Yeah the 10th is included, but so is their 5th. No way are they going to send you the 5th (as well as the 13th) pick in the draft for this package.


----------



## MarioChalmers (Mar 26, 2004)

I actually like the deal for the Lakers, if they don't get Deron, they get Felton at least, who can run the team well enough.


----------



## compsciguy78 (Dec 16, 2002)

I don't see how we would get 2 picks. I could see us getting #5, but wouldn't Charlotte rather have Deron Williams over Caron Butler? It doesn't seem smart to trade those players unless you are the Lakers.


----------



## SoCalfan21 (Jul 19, 2004)

EHL said:


> I like it, but obviously they need to pick the right players at 5 and 13, and that's not something that's easy to do when you're not sure who's going to be taken ahead of you.
> 
> It's put up or shut up for Kupchak.


its funny everytime i read ur posts i cant concentrate because of ur avatar


----------



## NOODLESTYLE (Jan 20, 2005)

now there's speculation that Portland wants to move up so they can select Martell Webster instead of wasting a #3 pick on him. Hmmmmmmm does this increase the chances of the Lakers getting Gerald Green?


----------



## Locke (Jun 16, 2003)

I tell ya, I'll just be glad when this season is over so we can can finally put some of these rumors to rest and see what truly plays out. Of course I also said that right before the trade deadline and we all know what happened then...


----------



## Wade County (Jun 22, 2003)

Caron played very well after the All Star break, i dont think its a stretch for the Bobcats to do this trade

After All Star break:

Caron Butler

Points - 17.1ppg
Rebounds - 6.6rpg
Assists - 2.1apg
Steals - 1.6spg
FG% - 182/401 = 45%
3PFG% - 9/26 = 34%

I think Bickerstaff or New Orleans' GM would love Butler on their team, do you really think Deron Williams will put up those sorts of numbers? SF is an aching hole in both of these teams lineups.

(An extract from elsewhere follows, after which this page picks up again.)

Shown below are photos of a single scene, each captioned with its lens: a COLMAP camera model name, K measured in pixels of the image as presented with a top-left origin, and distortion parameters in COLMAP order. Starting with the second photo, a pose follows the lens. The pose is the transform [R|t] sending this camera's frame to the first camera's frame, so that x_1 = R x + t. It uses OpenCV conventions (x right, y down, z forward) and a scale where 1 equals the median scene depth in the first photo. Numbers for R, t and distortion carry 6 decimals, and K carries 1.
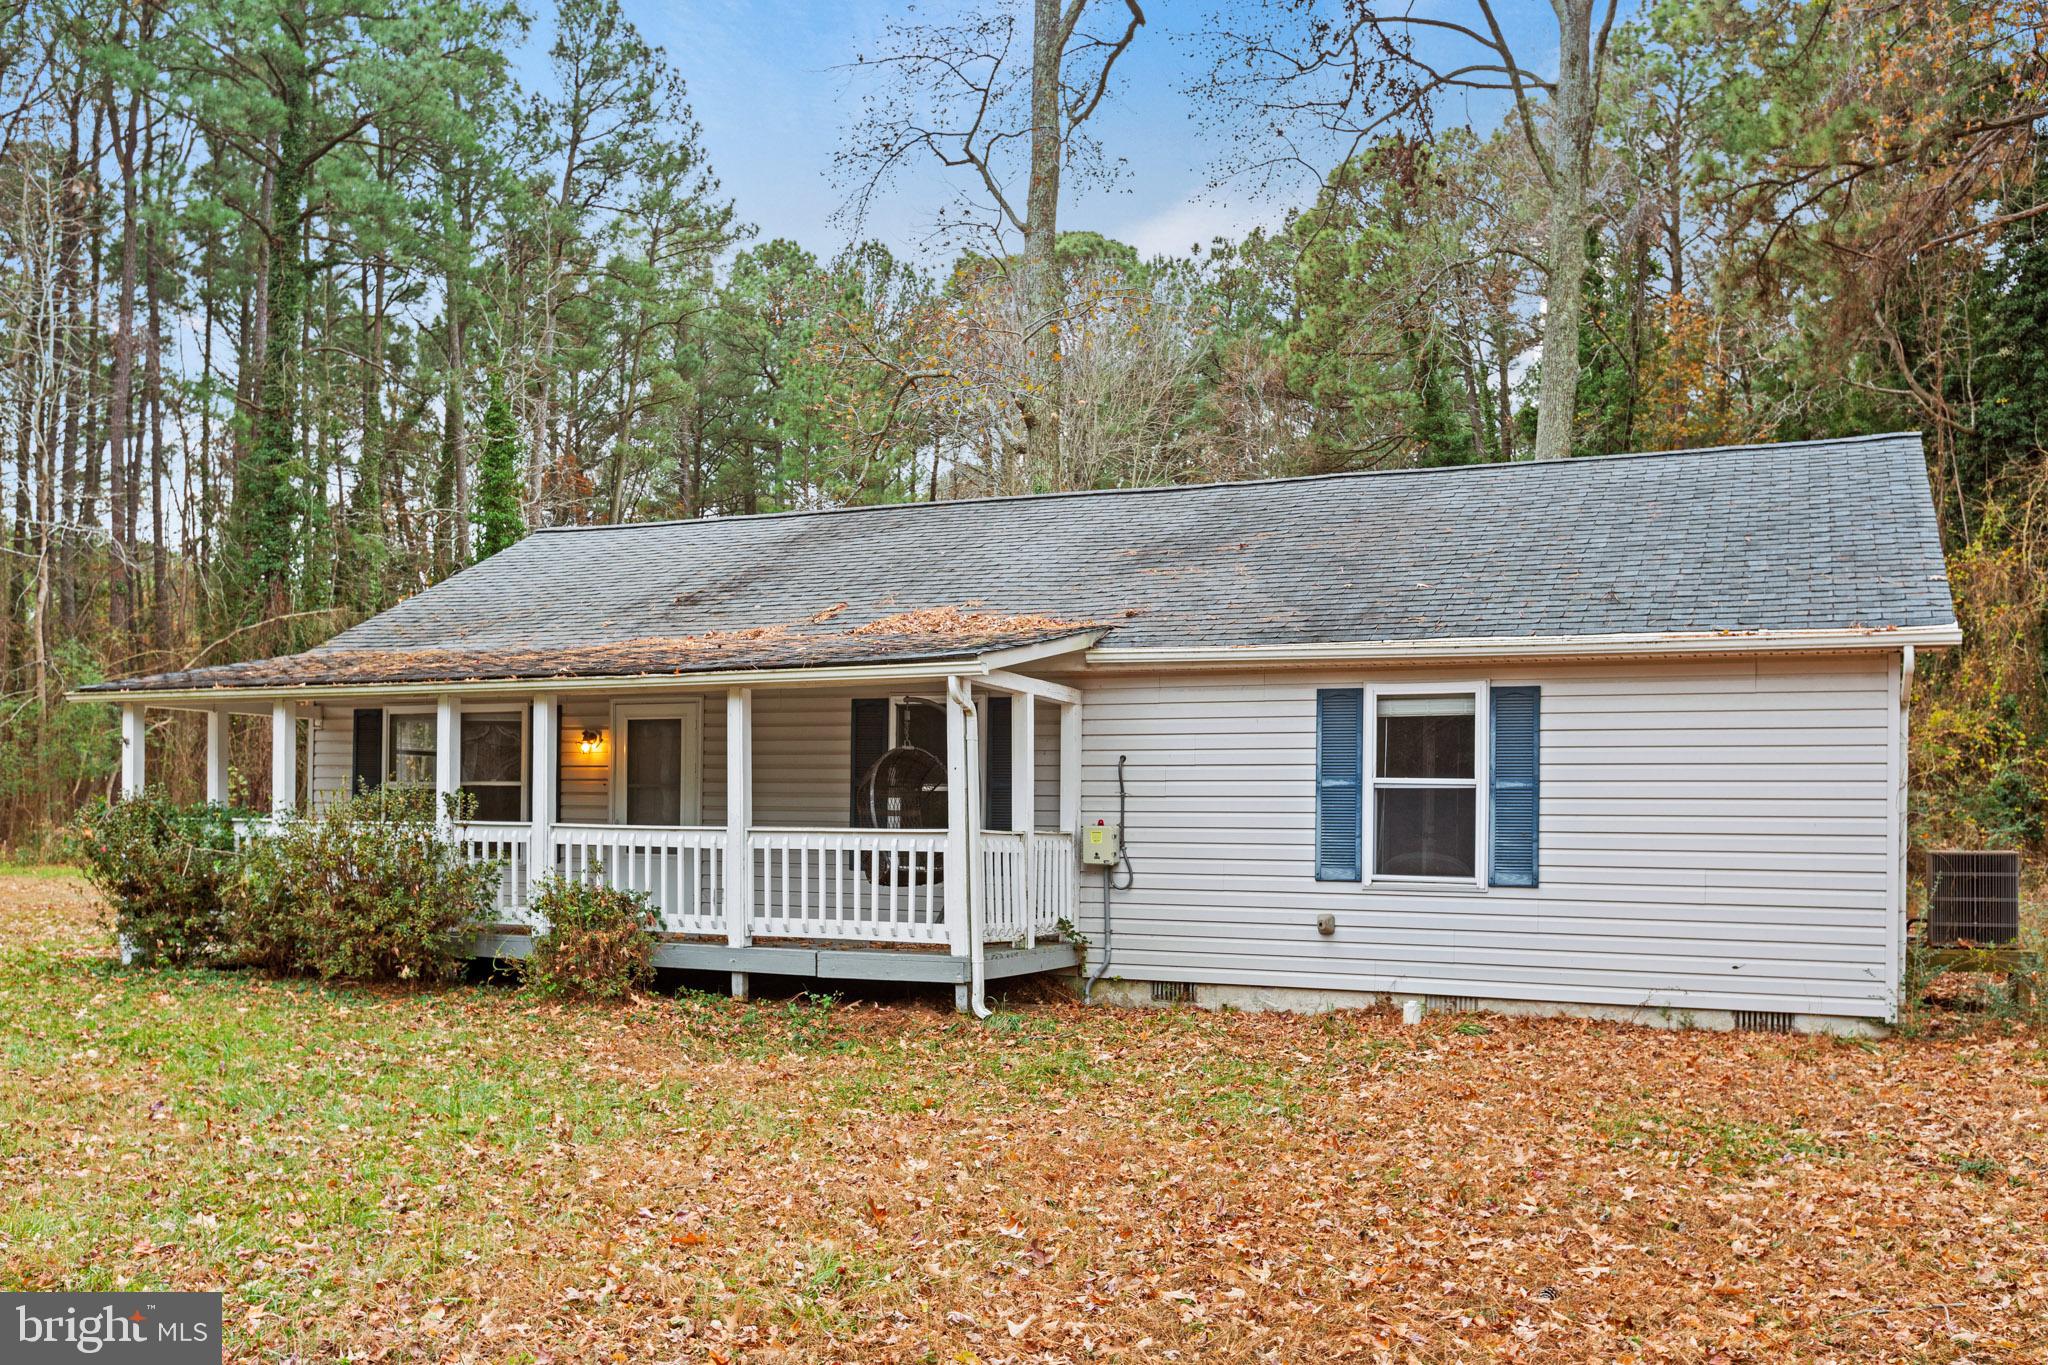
lens RADIAL K [[1767.0, 0, 1023.6], [0, 1767.0, 698.6], [0, 0, 1]] dist [0.006934, 0.009625]
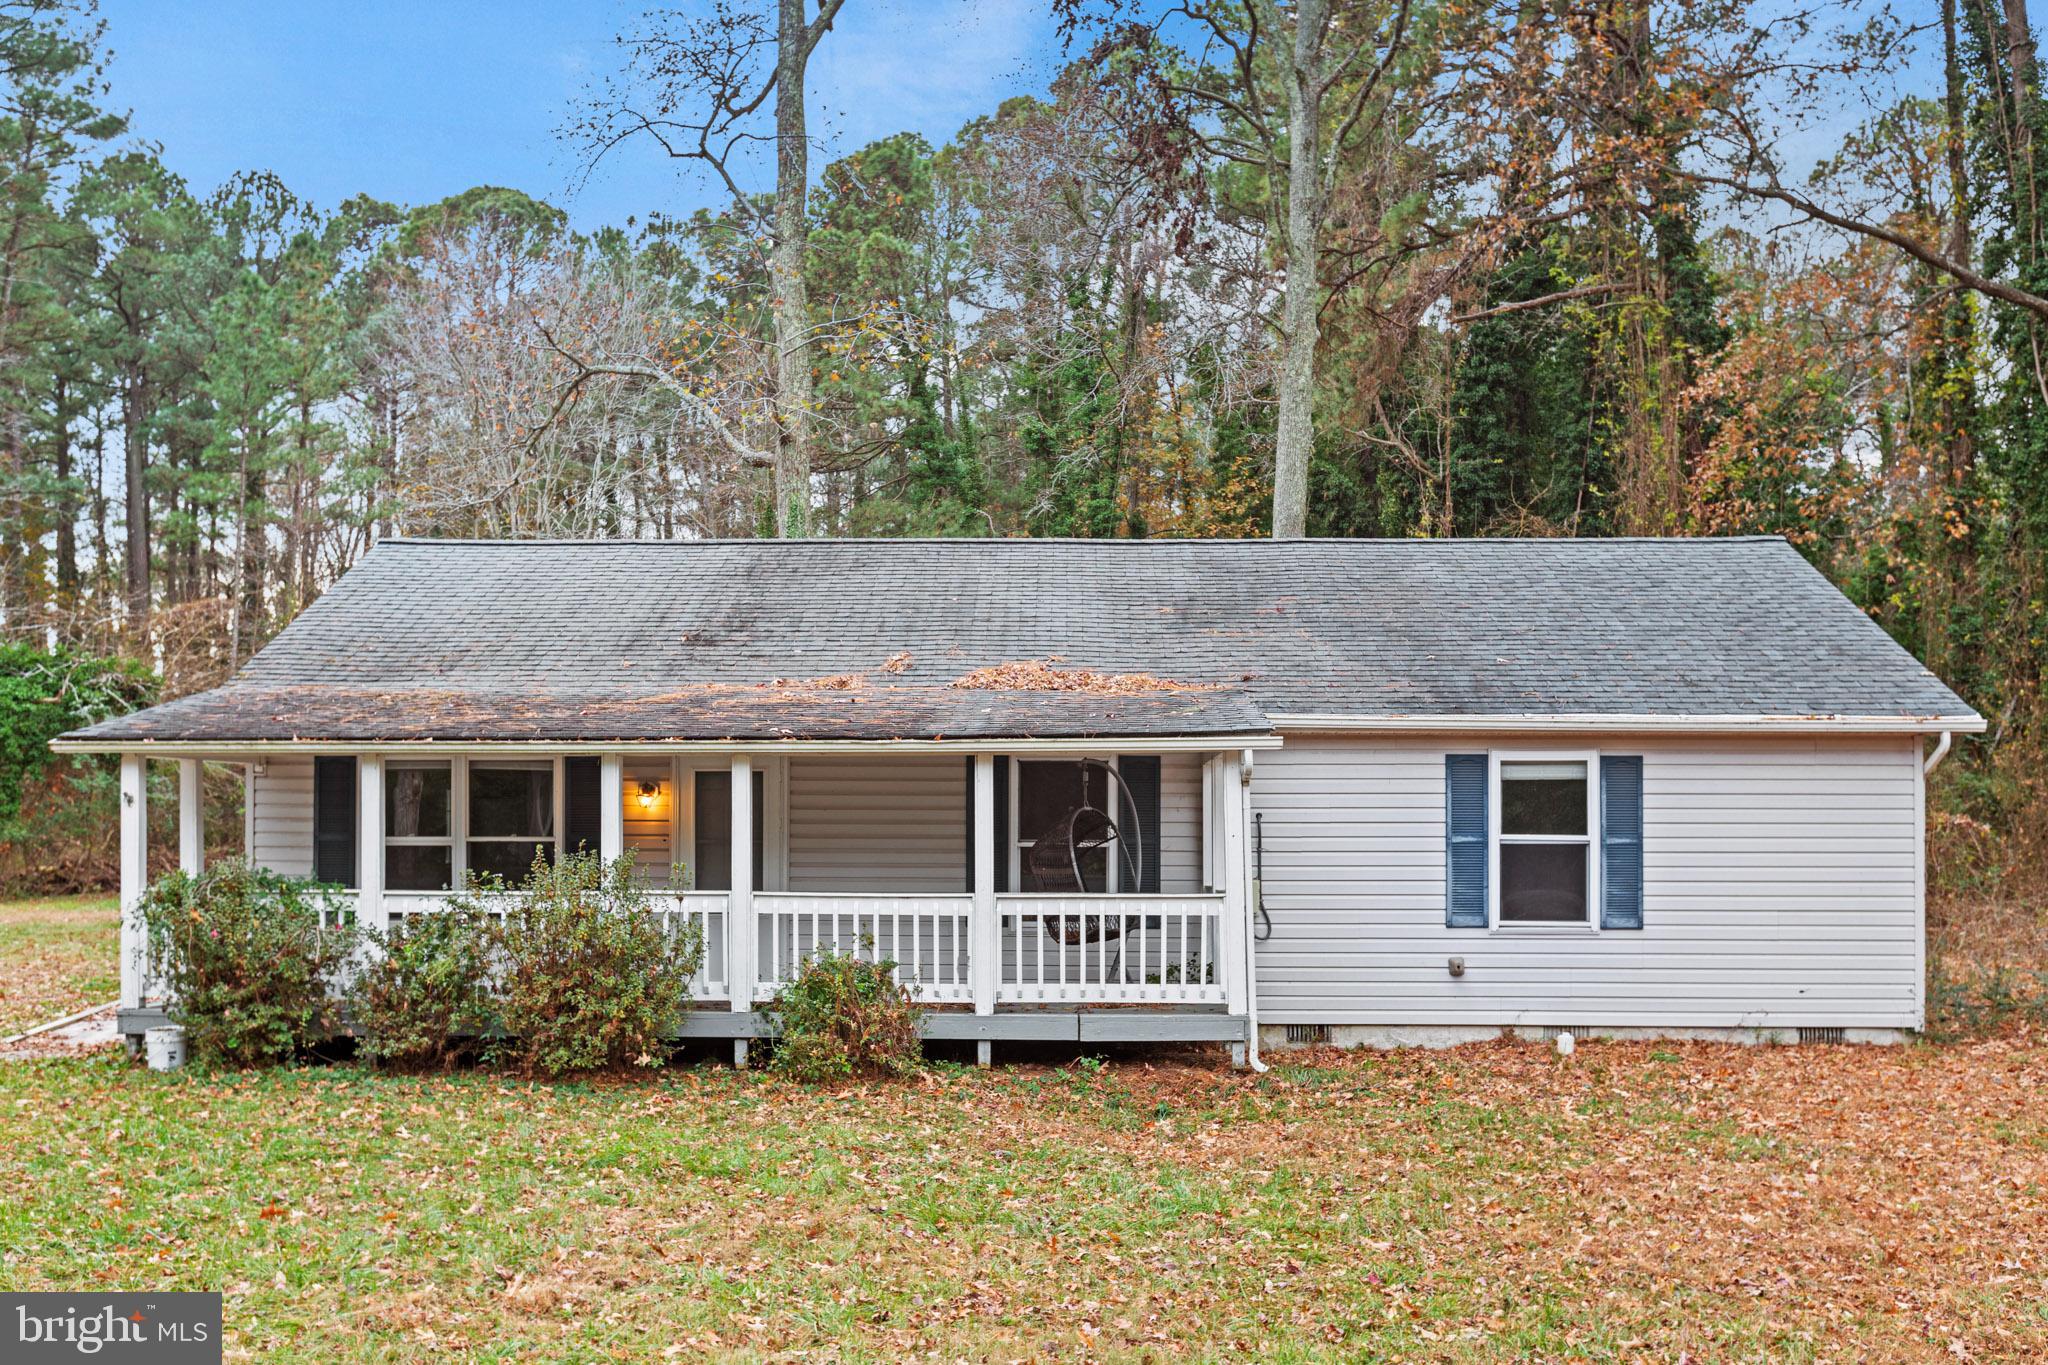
lens RADIAL K [[1840.5, 0, 1024.0], [0, 1840.5, 682.5], [0, 0, 1]] dist [0.003326, -0.014456]
pose [[0.924925, 0.017960, 0.379725, -0.531444], [-0.017706, 0.999835, -0.004162, -0.041925], [-0.379737, -0.002874, 0.925090, 0.033280]]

Lets not forget Caron Butler was once touted as a top 5 pick, he was supposed to be one in the 2001 draft but slipped because of a false rumour about his knee.

If the Hornets got the Lakers 10th pick and Butler, their team could look like this:

PG - Jarret Jack/Dan Dickau
SG - JR Smith/Casey Jacobsen
SF - Caron Butler/George Lynch
PF - FA Big Man (Hornets have lotsa room)/PJ Brown
C - Magloire

Lakers would then look like this

PG - Chris Paul
SG - Kobe Bryant
SF - Lamar Odom
PF - Chris Taft/Brian Grant
C - Chris Mihm/Vlade Divac


I think it could be an upgrade for both teams, people over value draft picks sometimes


----------